### Task objective
Tally up the lines below that include the word "link". Answer with the number alone.

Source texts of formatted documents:
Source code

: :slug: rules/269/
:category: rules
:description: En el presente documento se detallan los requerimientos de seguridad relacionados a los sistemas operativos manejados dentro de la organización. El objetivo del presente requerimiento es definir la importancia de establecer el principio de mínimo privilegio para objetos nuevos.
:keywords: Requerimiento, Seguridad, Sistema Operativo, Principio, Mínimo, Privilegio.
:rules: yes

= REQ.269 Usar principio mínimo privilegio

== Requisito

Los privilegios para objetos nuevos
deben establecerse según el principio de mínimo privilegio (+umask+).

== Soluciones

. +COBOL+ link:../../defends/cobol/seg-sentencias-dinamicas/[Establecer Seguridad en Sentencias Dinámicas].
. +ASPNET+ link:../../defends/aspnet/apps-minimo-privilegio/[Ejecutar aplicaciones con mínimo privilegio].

--

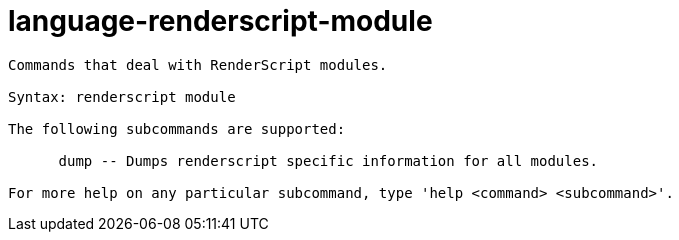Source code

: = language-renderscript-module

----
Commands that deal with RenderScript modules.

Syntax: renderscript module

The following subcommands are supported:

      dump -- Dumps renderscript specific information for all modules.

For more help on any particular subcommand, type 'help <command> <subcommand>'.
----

### Answer space
2